Bombenkrieg im Jemen

Seit 2004 tobt im Jemen ein Bürgerkrieg. Die Huthi-Rebellen, eine von der im Nordwesten des Landes lebende Minderheit der Zaiditen getragene Bewegung, kämpft seitdem gegen die Zentralregierung. 2015 floh Präsident Abed Rabbo Mansur Hadi nach Saudi-Arabien. Die Golf-Monarchie führte eine Militärkoalition aus den Vereinigten Arabischen Emirate, Katar, Kuwait, und Bahrain an, die Gebiete der vom Iran unterstützten Huthis bombardiert. Es kam zu über 24.000 Luftangriffen. 80 Prozent der jemenitischen Bevölkerung sind auf humanitäre Hilfe angewiesen, fünf Millionen Menschen laut UNHCR am Rande einer Hungersnot. Seit 2014 starben mehr als 200.000 Menschen im Krieg, durch Hunger oder Krankheiten.
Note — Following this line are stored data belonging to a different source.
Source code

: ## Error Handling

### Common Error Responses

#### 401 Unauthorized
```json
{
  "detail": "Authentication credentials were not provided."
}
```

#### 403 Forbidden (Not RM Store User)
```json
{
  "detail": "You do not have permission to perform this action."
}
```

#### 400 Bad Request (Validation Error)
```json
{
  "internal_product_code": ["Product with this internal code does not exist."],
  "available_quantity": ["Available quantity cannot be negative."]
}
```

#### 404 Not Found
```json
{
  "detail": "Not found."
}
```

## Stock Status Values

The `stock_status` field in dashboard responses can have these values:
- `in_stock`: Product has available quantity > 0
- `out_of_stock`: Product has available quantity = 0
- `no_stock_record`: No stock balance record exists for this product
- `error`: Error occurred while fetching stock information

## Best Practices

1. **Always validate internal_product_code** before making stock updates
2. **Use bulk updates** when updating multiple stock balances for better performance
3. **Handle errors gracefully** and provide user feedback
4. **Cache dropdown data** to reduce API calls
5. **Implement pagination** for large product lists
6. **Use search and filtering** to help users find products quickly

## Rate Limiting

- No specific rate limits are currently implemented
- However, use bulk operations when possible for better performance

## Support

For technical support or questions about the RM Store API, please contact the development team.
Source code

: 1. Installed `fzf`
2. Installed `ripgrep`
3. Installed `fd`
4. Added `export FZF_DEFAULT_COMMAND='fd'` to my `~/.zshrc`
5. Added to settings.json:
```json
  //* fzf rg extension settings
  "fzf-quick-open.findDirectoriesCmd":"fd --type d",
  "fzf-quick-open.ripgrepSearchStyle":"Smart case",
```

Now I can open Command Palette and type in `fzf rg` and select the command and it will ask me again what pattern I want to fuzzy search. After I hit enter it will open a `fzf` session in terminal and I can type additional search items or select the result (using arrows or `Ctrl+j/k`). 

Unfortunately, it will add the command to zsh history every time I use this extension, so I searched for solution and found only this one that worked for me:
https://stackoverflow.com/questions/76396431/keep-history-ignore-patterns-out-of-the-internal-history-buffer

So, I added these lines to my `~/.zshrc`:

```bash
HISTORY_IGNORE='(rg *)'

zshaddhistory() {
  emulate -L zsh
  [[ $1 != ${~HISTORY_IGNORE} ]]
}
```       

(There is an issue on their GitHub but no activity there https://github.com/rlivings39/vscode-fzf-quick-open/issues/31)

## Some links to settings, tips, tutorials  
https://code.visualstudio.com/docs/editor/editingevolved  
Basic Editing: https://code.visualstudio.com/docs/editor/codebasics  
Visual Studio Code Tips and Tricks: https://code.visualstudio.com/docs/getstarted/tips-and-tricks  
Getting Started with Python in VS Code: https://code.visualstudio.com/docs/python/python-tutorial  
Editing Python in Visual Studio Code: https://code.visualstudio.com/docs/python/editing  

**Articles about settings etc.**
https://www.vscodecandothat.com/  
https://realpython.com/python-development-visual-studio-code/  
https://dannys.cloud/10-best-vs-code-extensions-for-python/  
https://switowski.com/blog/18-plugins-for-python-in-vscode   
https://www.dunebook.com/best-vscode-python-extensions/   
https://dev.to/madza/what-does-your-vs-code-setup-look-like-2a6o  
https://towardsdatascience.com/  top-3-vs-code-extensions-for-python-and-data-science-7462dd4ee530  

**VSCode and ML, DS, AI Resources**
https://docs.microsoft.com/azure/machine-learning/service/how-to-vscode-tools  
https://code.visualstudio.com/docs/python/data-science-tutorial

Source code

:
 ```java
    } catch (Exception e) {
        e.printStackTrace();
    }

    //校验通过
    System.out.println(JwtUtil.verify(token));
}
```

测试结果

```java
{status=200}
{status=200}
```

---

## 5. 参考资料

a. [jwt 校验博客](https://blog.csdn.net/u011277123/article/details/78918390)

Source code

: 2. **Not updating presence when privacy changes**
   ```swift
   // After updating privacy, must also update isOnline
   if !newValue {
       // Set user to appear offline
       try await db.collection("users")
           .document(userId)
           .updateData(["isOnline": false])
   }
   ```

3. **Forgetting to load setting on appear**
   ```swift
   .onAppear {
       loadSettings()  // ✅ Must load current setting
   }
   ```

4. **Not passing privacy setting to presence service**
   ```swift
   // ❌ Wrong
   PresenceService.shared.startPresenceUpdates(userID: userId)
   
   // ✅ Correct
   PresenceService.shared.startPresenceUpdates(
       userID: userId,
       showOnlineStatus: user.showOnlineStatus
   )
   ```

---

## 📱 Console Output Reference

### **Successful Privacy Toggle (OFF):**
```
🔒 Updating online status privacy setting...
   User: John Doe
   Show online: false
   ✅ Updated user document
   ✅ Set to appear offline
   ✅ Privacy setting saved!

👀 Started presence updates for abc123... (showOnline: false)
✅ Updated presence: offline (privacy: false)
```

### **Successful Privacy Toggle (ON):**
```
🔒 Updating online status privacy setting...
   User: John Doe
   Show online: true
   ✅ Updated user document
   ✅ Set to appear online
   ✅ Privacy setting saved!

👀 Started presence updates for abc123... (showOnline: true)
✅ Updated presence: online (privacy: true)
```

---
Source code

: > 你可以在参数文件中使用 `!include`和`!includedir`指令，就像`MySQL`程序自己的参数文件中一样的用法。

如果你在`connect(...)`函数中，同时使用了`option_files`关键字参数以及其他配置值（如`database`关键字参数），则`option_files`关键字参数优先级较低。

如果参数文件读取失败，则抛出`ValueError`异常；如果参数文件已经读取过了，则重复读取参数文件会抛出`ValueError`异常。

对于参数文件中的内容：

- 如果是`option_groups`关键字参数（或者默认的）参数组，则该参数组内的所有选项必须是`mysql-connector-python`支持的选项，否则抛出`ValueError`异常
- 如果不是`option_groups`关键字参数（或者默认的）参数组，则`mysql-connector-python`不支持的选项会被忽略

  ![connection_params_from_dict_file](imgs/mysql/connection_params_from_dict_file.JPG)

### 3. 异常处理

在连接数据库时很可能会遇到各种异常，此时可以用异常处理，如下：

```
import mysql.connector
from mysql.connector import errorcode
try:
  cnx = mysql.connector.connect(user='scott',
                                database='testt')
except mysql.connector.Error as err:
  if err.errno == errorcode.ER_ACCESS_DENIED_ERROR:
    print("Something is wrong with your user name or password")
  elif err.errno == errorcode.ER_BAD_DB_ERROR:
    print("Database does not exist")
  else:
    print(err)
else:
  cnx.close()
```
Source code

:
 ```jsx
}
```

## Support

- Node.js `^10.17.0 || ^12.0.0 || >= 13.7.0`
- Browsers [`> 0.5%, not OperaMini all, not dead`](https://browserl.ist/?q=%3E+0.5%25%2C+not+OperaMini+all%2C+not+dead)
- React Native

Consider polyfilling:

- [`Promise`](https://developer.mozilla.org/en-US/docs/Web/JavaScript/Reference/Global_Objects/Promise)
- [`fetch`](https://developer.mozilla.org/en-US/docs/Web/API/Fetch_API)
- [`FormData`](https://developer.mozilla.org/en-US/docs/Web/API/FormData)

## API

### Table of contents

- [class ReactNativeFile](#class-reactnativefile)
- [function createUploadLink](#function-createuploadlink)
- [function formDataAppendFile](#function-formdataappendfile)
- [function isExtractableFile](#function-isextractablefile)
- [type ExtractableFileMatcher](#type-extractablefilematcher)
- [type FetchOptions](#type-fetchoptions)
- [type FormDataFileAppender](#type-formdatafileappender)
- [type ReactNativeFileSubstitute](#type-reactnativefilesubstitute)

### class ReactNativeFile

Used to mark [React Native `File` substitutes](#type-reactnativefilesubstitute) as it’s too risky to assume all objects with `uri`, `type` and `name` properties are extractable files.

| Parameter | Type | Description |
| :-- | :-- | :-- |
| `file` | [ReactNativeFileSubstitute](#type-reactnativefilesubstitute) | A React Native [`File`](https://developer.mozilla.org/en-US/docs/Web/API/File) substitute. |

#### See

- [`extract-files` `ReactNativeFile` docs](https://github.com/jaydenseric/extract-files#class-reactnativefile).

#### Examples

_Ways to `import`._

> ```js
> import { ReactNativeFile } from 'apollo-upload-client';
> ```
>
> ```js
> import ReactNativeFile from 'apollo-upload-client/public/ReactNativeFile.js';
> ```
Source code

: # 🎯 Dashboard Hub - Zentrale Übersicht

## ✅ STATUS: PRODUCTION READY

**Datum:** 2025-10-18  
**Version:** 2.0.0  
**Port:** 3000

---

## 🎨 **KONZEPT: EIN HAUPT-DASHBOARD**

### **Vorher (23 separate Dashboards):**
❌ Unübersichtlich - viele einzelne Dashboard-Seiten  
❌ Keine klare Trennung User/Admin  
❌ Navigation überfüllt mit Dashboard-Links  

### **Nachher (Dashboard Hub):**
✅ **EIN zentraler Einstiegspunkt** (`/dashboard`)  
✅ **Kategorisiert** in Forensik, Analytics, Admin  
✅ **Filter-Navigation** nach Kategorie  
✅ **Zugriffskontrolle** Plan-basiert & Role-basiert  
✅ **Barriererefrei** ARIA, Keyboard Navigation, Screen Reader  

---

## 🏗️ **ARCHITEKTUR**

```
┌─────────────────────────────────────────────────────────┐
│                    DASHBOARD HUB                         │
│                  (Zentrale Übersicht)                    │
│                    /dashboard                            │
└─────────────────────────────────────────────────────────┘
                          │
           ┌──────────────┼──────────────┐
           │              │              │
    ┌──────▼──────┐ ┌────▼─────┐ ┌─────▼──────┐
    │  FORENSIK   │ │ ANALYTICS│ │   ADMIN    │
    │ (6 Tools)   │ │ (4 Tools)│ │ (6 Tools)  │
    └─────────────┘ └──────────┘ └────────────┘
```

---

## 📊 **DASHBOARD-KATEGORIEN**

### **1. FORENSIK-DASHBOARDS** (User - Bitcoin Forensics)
Presse- und Meinungsfreiheit

Das Pressegesetz von 1979 ermöglicht die Vorabzensur von Medien. Medienberichte über die Regierungspolitik, die Königsfamilie und den Islam sind nur in engen Grenzen möglich. 2016 wurde das unabhängige Nachrichtenportal Doha News gesperrt. Der kenianische Blogger Malcolm Bidali, der sich für die Rechte von Arbeitsmigrant*innen einsetzte, wurde ohne Rechtsbeistand einen Monat in Einzelhaft gehalten, da er durch seine Aktivitäten „das öffentliche System des Staats […] gefährde.“ Zwei norwegische Journalisten, die zur Situation von Arbeitsmigrant*innen recherchierten, wurden während ihrer Arbeit inhaftiert und ihre gesamte Ausrüstung beschlagnahmt. Auf der Liste der Pressefreiheit belegt Katar Platz 119 (von 180). Es liegt somit noch hinter den vom Bürgerkrieg zerrütteten Staaten Mali (111) und Äthiopien (114).

Justiz

Die beiden Rechtsanwälte Hazza und Rashed bin Ali Abu Shurayda al-Marri wurden zu lebenslanger Haft verurteilt, da sie Gesetze kritisiert und unerlaubte öffentliche Versammlungen organisiert hätten. Die Brüder aus dem al-Murra-Stamm hatten im August 2021 dagegen protestiert, dass sie von Gesetzes wegen von den Wahlen zum Schura-Rat ausgeschlossen worden waren. Seitdem befanden sie sich über sieben Monate in Einzelhaft. Abdullah Ibhais, ehemaliger Kommunikationsdirektor des Organisationskomitees der Fußball-WM 2022, wurde zu drei Jahren Haft verurteilt, obwohl sein „Geständnis“ unter Zwang erpresst worden war und ohne Beisein eines Rechtsbeistands zustande kam. Für Kapitalverbrechen wie Mord gilt die Todesstrafe.

Arbeitsrechte

Nicht erst seit der Vergabe der Fußball-WM 2022 an Katar gab es Kritik am Umgang mit ausländischen Arbeitskräften. So war es für Arbeitsmigrant*innen nicht möglich, ihre Stelle ohne Zustimmung des Arbeitgebers zu wechseln. Die Einreise und der Aufenthalt konnten überwacht sowie Aufenthaltsgenehmigungen annulliert werden. Gegen das Einbehalten zustehender Lohnzahlungen seitens des Arbeitgebers waren juristische Schritte nur schwer möglich. Nach wie vor ist es Arbeitsmigrant*innen untersagt, Gewerkschaften zu gründen bzw. ihnen beizutreten.

Eine Evaluierung angekündigter Reformen, die Verbesserungen bringen sollten, ist kaum umsetzbar.

Weiterhin unterlassen es staatliche Behörden, den plötzlichen und unerwarteten Tod Tausender Arbeitsmigrant*innen gründlich zu untersuchen. So konnten Zusammenhänge zwischen Todesfällen und Arbeitsbedingungen nicht geklärt werden. Hinterbliebene erhielten demzufolge auch keine Entschädigungszahlungen.

Frauen und Sexualität

Frauen dürfen staatliche Stipendien für Auslandsstudien oder Arbeitsstellen im öffentlichen Dienst nur mit der Zustimmung ihres männlichen Vormunds (Vater, Bruder, Großvater, Onkel, Ehemann) annehmen. Nach Scheidungen erhalten stets die Männer die Vormundschaft für die Kinder. Homosexuelle Handlungen zwischen Männern werden mit bis zu sieben Jahren Gefängnis bestraft.